#### Available data ####

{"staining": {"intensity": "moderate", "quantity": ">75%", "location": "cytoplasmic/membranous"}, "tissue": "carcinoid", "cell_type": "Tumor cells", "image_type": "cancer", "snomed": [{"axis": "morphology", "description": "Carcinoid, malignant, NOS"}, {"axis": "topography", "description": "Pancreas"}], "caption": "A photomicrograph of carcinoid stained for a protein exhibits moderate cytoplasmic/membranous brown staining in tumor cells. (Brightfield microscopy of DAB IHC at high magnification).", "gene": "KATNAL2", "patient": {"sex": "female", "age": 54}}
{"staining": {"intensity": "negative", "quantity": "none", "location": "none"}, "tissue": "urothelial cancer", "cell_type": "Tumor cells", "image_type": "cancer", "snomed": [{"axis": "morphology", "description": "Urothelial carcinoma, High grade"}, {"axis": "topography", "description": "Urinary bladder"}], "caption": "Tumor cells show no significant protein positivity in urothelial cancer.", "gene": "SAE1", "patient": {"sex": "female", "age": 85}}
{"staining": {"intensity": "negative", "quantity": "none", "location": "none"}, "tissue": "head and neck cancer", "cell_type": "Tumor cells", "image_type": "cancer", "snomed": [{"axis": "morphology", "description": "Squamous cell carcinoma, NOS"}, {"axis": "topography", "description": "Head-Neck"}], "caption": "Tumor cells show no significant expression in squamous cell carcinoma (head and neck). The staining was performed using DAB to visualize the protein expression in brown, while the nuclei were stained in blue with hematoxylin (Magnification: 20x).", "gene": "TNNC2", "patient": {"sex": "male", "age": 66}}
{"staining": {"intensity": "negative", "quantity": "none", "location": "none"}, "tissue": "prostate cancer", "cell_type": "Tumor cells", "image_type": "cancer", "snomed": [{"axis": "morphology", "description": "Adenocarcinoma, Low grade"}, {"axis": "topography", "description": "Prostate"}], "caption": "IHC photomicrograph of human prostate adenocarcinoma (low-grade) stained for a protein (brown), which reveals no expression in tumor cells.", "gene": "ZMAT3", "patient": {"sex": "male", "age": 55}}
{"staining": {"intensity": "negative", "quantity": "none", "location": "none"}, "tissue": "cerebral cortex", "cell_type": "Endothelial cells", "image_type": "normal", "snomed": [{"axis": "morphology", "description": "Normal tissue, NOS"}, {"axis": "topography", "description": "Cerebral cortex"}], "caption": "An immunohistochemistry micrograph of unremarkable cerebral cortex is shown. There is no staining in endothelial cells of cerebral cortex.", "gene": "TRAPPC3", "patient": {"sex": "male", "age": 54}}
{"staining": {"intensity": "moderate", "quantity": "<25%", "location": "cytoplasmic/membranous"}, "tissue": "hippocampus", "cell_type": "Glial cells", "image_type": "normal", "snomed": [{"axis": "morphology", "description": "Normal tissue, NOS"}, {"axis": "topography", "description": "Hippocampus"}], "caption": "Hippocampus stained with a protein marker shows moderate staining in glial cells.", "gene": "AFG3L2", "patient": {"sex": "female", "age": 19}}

####

▸ **Your task**:
Write out each entry exactly, and omit nothing.

▸ **Task output**:
{"staining": {"intensity": "moderate", "quantity": ">75%", "location": "cytoplasmic/membranous"}, "tissue": "carcinoid", "cell_type": "Tumor cells", "image_type": "cancer", "snomed": [{"axis": "morphology", "description": "Carcinoid, malignant, NOS"}, {"axis": "topography", "description": "Pancreas"}], "caption": "A photomicrograph of carcinoid stained for a protein exhibits moderate cytoplasmic/membranous brown staining in tumor cells. (Brightfield microscopy of DAB IHC at high magnification).", "gene": "KATNAL2", "patient": {"sex": "female", "age": 54}}
{"staining": {"intensity": "negative", "quantity": "none", "location": "none"}, "tissue": "urothelial cancer", "cell_type": "Tumor cells", "image_type": "cancer", "snomed": [{"axis": "morphology", "description": "Urothelial carcinoma, High grade"}, {"axis": "topography", "description": "Urinary bladder"}], "caption": "Tumor cells show no significant protein positivity in urothelial cancer.", "gene": "SAE1", "patient": {"sex": "female", "age": 85}}
{"staining": {"intensity": "negative", "quantity": "none", "location": "none"}, "tissue": "head and neck cancer", "cell_type": "Tumor cells", "image_type": "cancer", "snomed": [{"axis": "morphology", "description": "Squamous cell carcinoma, NOS"}, {"axis": "topography", "description": "Head-Neck"}], "caption": "Tumor cells show no significant expression in squamous cell carcinoma (head and neck). The staining was performed using DAB to visualize the protein expression in brown, while the nuclei were stained in blue with hematoxylin (Magnification: 20x).", "gene": "TNNC2", "patient": {"sex": "male", "age": 66}}
{"staining": {"intensity": "negative", "quantity": "none", "location": "none"}, "tissue": "prostate cancer", "cell_type": "Tumor cells", "image_type": "cancer", "snomed": [{"axis": "morphology", "description": "Adenocarcinoma, Low grade"}, {"axis": "topography", "description": "Prostate"}], "caption": "IHC photomicrograph of human prostate adenocarcinoma (low-grade) stained for a protein (brown), which reveals no expression in tumor cells.", "gene": "ZMAT3", "patient": {"sex": "male", "age": 55}}
{"staining": {"intensity": "negative", "quantity": "none", "location": "none"}, "tissue": "cerebral cortex", "cell_type": "Endothelial cells", "image_type": "normal", "snomed": [{"axis": "morphology", "description": "Normal tissue, NOS"}, {"axis": "topography", "description": "Cerebral cortex"}], "caption": "An immunohistochemistry micrograph of unremarkable cerebral cortex is shown. There is no staining in endothelial cells of cerebral cortex.", "gene": "TRAPPC3", "patient": {"sex": "male", "age": 54}}
{"staining": {"intensity": "moderate", "quantity": "<25%", "location": "cytoplasmic/membranous"}, "tissue": "hippocampus", "cell_type": "Glial cells", "image_type": "normal", "snomed": [{"axis": "morphology", "description": "Normal tissue, NOS"}, {"axis": "topography", "description": "Hippocampus"}], "caption": "Hippocampus stained with a protein marker shows moderate staining in glial cells.", "gene": "AFG3L2", "patient": {"sex": "female", "age": 19}}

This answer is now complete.